EXCERPTED TEXT.
On September 2, 2015, the nonfiction book Beat That Kid in Chess was published and is available online. It’s intended to be the most useful book ever written for the beginner who knows the rules but little else about chess.
The reading level is teenager/adult, although some eleven-year-old and twelve-year-old children could understand and enjoy it. The concepts are simple enough, in language easy to grasp.
From the introduction in the book:
You may notice that many diagrams are nearly identical, something rarely encountered in most chess books. You need to get used to those small differences that are so important in chess games. How critical can be the smallest difference! This approach can help you to think like a tournament player, in the sense of diving into a chess position as if it had never come up before, a unique landscape for you to explore.
Those similar diagrams have an additional benefit for you. They’ll allow you to go over this book several times, without accidentally memorizing particular positions that have specific themes. This can help you avoid carelessly trying to apply general principles. It may not be the easiest way, just the best way.
From Page 21:
With white to move, in Diagram-11, we see two choices for capturing. The bishop can capture the black pawn at b7 or the black rook. Which would you choose? (Use the dollar system for piece values.)
Remember the bottom line. If you are playing the white pieces, will you gain more than you’ll lose by capturing that black rook? The black pawn at f7 can then capture the white bishop. It’s like spending three dollars to get a five-dollar bill: a good deal, gaining two dollars.
From one reader in California:
“This book is perfect for someone who knows the basic rules of chess but needs additional help to actually win. I learned chess as a child, but as someone who hasn’t played in over a decade, this is a great refresher.”
A Major Benefit of Chess
Playing and studying chess has been found to improve mental capacity in students, and those studies have been conducted over a period of years and in a number of countries around the world. One of those increased capacities is concentration.

DATASET ENTRIES.
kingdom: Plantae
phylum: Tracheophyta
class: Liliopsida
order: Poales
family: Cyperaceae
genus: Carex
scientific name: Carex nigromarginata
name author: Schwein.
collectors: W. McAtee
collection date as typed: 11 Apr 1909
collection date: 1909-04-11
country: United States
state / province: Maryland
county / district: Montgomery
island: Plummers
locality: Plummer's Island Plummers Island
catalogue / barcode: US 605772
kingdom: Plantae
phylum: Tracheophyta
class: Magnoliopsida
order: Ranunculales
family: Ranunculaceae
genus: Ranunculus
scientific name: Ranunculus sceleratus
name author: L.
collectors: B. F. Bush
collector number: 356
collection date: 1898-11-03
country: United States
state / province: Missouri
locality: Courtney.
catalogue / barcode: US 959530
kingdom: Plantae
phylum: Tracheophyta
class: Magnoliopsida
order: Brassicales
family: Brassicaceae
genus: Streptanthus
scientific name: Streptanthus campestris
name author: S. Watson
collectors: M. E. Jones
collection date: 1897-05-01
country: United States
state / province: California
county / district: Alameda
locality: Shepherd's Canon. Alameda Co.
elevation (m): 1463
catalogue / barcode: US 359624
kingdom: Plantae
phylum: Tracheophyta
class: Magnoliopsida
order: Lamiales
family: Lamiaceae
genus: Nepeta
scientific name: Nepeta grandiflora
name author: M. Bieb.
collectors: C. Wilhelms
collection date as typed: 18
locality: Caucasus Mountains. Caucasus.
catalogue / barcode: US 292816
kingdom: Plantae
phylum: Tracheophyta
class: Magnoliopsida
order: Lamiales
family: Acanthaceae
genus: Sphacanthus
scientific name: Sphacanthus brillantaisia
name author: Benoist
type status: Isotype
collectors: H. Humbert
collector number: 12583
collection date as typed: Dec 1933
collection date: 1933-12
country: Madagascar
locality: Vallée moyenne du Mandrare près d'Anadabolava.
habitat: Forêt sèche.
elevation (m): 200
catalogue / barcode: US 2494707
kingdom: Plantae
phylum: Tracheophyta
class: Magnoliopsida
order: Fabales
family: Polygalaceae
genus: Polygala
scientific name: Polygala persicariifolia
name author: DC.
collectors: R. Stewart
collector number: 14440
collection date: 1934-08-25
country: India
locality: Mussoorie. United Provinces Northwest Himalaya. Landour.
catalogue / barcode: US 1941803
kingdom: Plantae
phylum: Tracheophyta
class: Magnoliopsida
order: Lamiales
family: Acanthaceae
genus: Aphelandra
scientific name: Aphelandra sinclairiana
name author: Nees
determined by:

EXERCISE INSTRUCTIONS. According to the chess book text, on what date was Beat That Kid in Chess published? Answer using only the chess book text, not the data.

SOLUTION TO THIS EXERCISE. September 2, 2015